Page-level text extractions
= = = = = = =

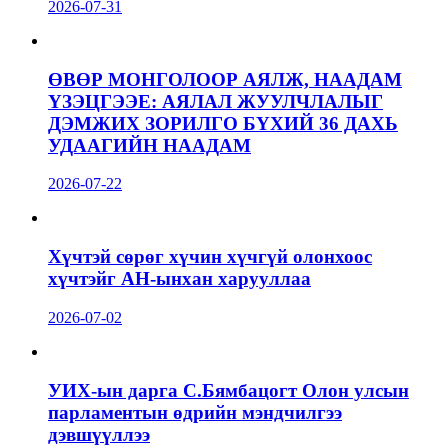
2026-07-31
ӨВӨР МОНГОЛООР АЯЛЖ, НААДАМ
ҮЗЭЦГЭЭЕ: АЯЛАЛ ЖУУЛЧЛАЛЫГ
ДЭМЖИХ ЗОРИЛГО БҮХИЙ 36 ДАХЬ
УДААГИЙН НААДАМ
2026-07-22
Хүчтэй сөрөг хүчин хүчгүй олонхоос
хүчтэйг АН-ынхан харууллаа
2026-07-02
УИХ-ын дарга С.Бямбацогт Олон улсын
парламентын өдрийн мэндчилгээ
дэвшүүллээ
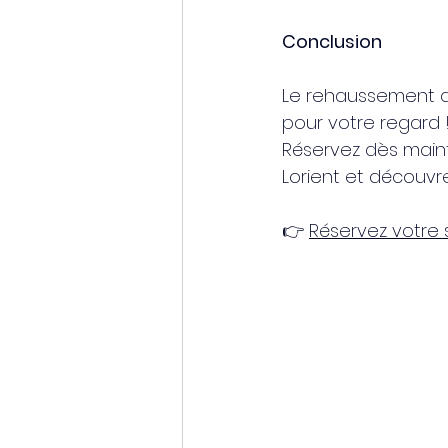
Conclusion
Le rehaussement de 
pour votre regard 
Réservez dès main
Lorient et découvr
👉 
Réservez votre 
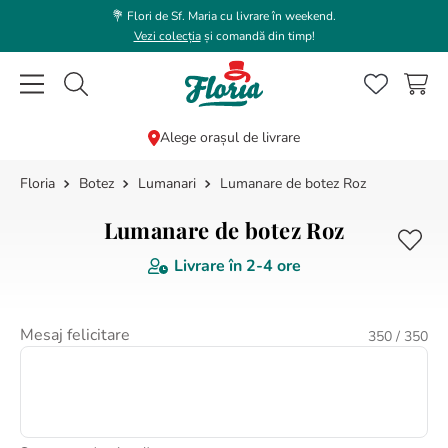
💐 Flori de Sf. Maria cu livrare în weekend.
Vezi colecția
și comandă din timp!
Caută flori, plante, cadouri...
Alege orașul de livrare
Botez
Lumanari
Lumanare de botez Roz
CĂUTĂRI POPULARE
1
.
trandafir
Lumanare de botez Roz
2
.
coroana funerara
Livrare în
2-4 ore
3
.
floarea soarelui
4
.
buchet lalele
Mesaj felicitare
350
/ 350
5
.
hortensie
6
.
buchet trandafiri
7
.
trandafiri albi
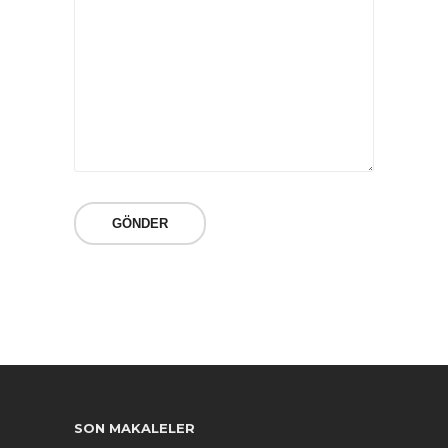
SON MAKALELER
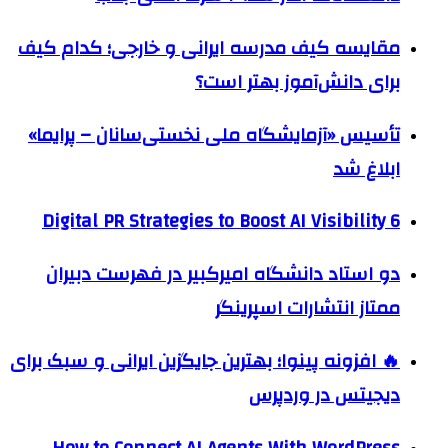
مقایسه کیف مدرسه ایرانی و خارجی؛ کدام کیف
برای دانش‌آموز بهتر است؟
تأسیس «آزمایشگاه ملی نخستی‌سانان – پرایما»
ابلاغ شد
6 Digital PR Strategies to Boost AI Visibility
دو استاد دانشگاه امیرکبیر در فهرست دبیران
ممتاز انتشارات اسپرینگر
🔥 افزونه پینوا؛ بهترین جایگزین ایرانی و سبک برای
دیجیتس در وردپرس
How to Connect AI Agents With WordPress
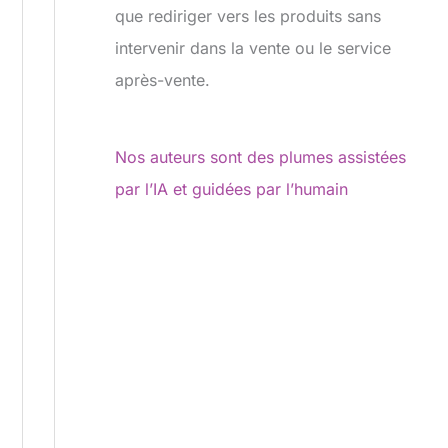
que rediriger vers les produits sans
intervenir dans la vente ou le service
après-vente.
Nos auteurs sont des plumes assistées
par l’IA et guidées par l’humain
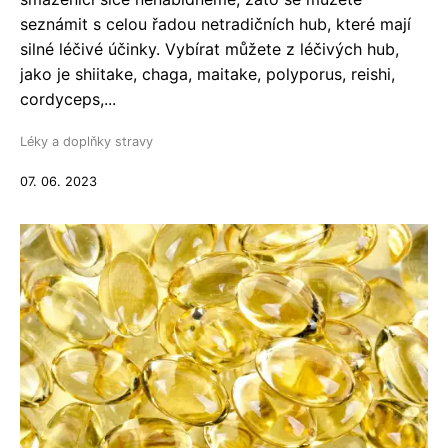
seznámit s celou řadou netradičních hub, které mají
silné léčivé účinky. Vybírat můžete z léčivých hub,
jako je shiitake, chaga, maitake, polyporus, reishi,
cordyceps,...
Léky a doplňky stravy
07. 06. 2023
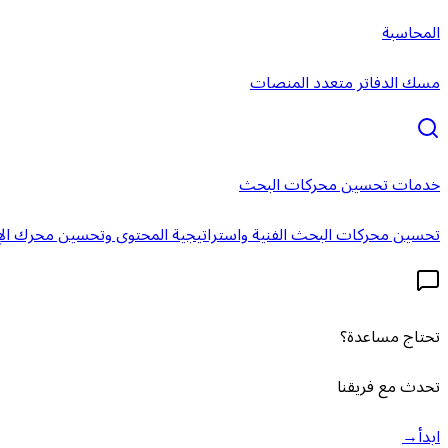
المحاسبة
مسك الدفاتر متعدد المنصات
خدمات تحسين محركات البحث
تحسين محركات البحث الفنية واستراتيجية المحتوى وتحسين محرك الإ
تحتاج مساعدة؟
تحدث مع فريقنا
ابدأ
→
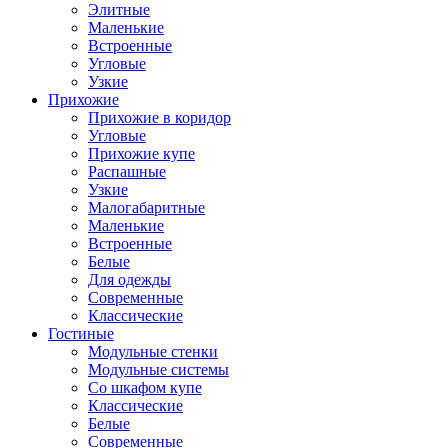
Элитные
Маленькие
Встроенные
Угловые
Узкие
Прихожие
Прихожие в коридор
Угловые
Прихожие купе
Распашные
Узкие
Малогабаритные
Маленькие
Встроенные
Белые
Для одежды
Современные
Классические
Гостиные
Модульные стенки
Модульные системы
Со шкафом купе
Классические
Белые
Современные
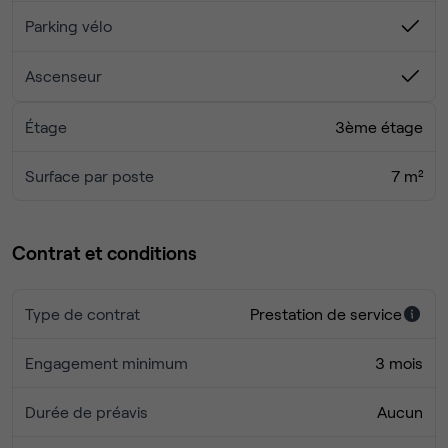
- cuisine
Parking vélo
- terrasse
- accès 24/7 par badge + clé privative
Ascenseur
- emplacement extérieur pour vélo
- parking partagé pour voiture
Étage
3ème étage
- possibilité de parking privatif
- chauffage, climatisation, nettoyage
Surface par poste
7 m²
Ce bureau peut accueillir 3 postes de travail
Contrat et conditions
Type de contrat
Prestation de service
Engagement minimum
3 mois
Durée de préavis
Aucun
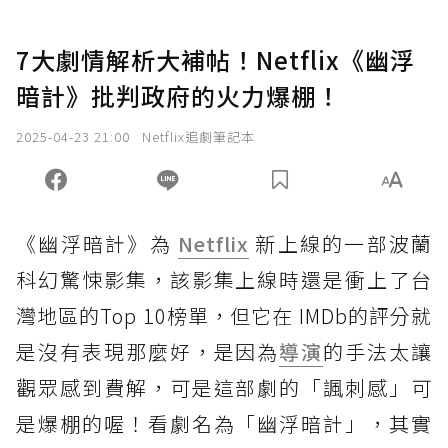
7大劇情解析大補帖！Netflix《幽浮
暗計》批判政府的火力爆棚！
2025-04-23 21:00
Netflix追劇筆記本
《幽浮暗計》為
Netflix
新上線的一部波蘭
科幻驚悚影集，該影集上線時還是衝上了台
灣地區的Top 10榜單，但它在 IMDb的評分就
是沒有表現那麼好，是因為
導演
的手法太讓
觀眾感到費解，可是這部劇的「諷刺感」可
是爆棚的喔！看劇名為「幽浮暗計」，其實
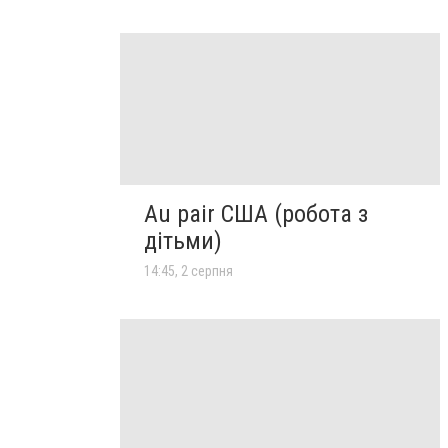
Au pair США (робота з
дітьми)
14:45, 2 серпня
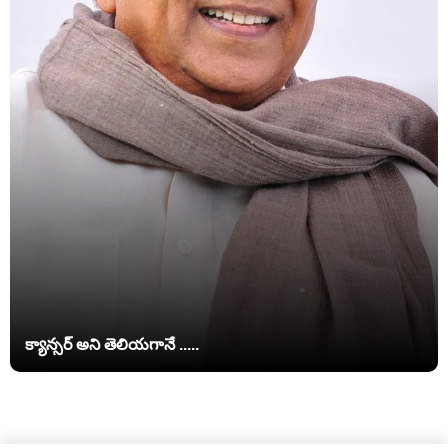
క్యాన్సర్ అని తెలియగానే .....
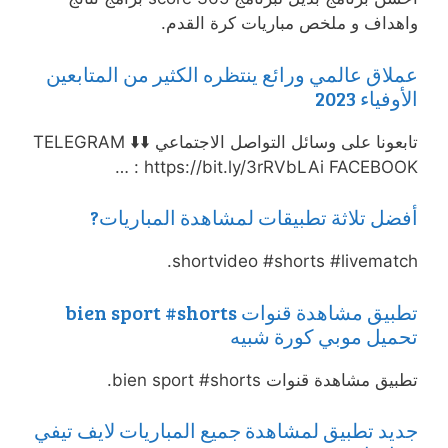
واهداف و ملخص مباريات كرة القدم.
عملاق عالمي ورائع ينتظره الكثير من المتابعين
الأوفياء 2023
تابعونا على وسائل التواصل الاجتماعي ⬇️⬇️ TELEGRAM
: https://bit.ly/3rRVbLAi FACEBOOK …
أفضل تلاثة تطبيقات لمشاهدة المباريات?
shortvideo #shorts #livematch.
تطبيق مشاهدة قنوات bien sport #shorts
تحميل موبي كورة شبيه
تطبيق مشاهدة قنوات bien sport #shorts.
جديد تطبيق لمشاهدة جميع المباريات لايف تيفي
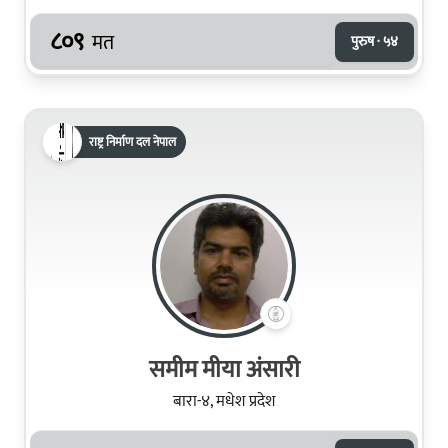
८०९
मत
पुरुष · ५४
राष्ट्र निर्माण दल नेपाल
समीम मीया अंसारी
बारा-४, मधेश प्रदेश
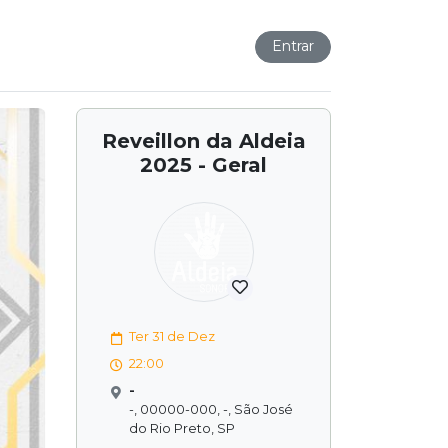
Entrar
Reveillon da Aldeia
2025 - Geral
Ter 31 de Dez
22:00
-
-, 00000-000, -, São José
do Rio Preto, SP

= = = = = = =

Reproduce the listing from the line with "livrare în weekend." to the line with "How to Connect AI Agents With WordPress", substituting "Lumanare de botez Albastra" for every "Lumanare de botez Roz" and keeping everything else unchanged. Leave the pictures out.

💐 Flori de Sf. Maria cu livrare în weekend.
Vezi colecția
și comandă din timp!
Caută flori, plante, cadouri...
Alege orașul de livrare
Botez
Lumanari
Lumanare de botez Albastra
CĂUTĂRI POPULARE
1
.
trandafir
Lumanare de botez Albastra
2
.
coroana funerara
Livrare în
2-4 ore
3
.
floarea soarelui
4
.
buchet lalele
Mesaj felicitare
350
/ 350
5
.
hortensie
6
.
buchet trandafiri
7
.
trandafiri albi
SON MAKALELER
مقایسه کیف مدرسه ایرانی و خارجی؛ کدام کیف
برای دانش‌آموز بهتر است؟
تأسیس «آزمایشگاه ملی نخستی‌سانان – پرایما»
ابلاغ شد
6 Digital PR Strategies to Boost AI Visibility
دو استاد دانشگاه امیرکبیر در فهرست دبیران
ممتاز انتشارات اسپرینگر
🔥 افزونه پینوا؛ بهترین جایگزین ایرانی و سبک برای
دیجیتس در وردپرس
How to Connect AI Agents With WordPress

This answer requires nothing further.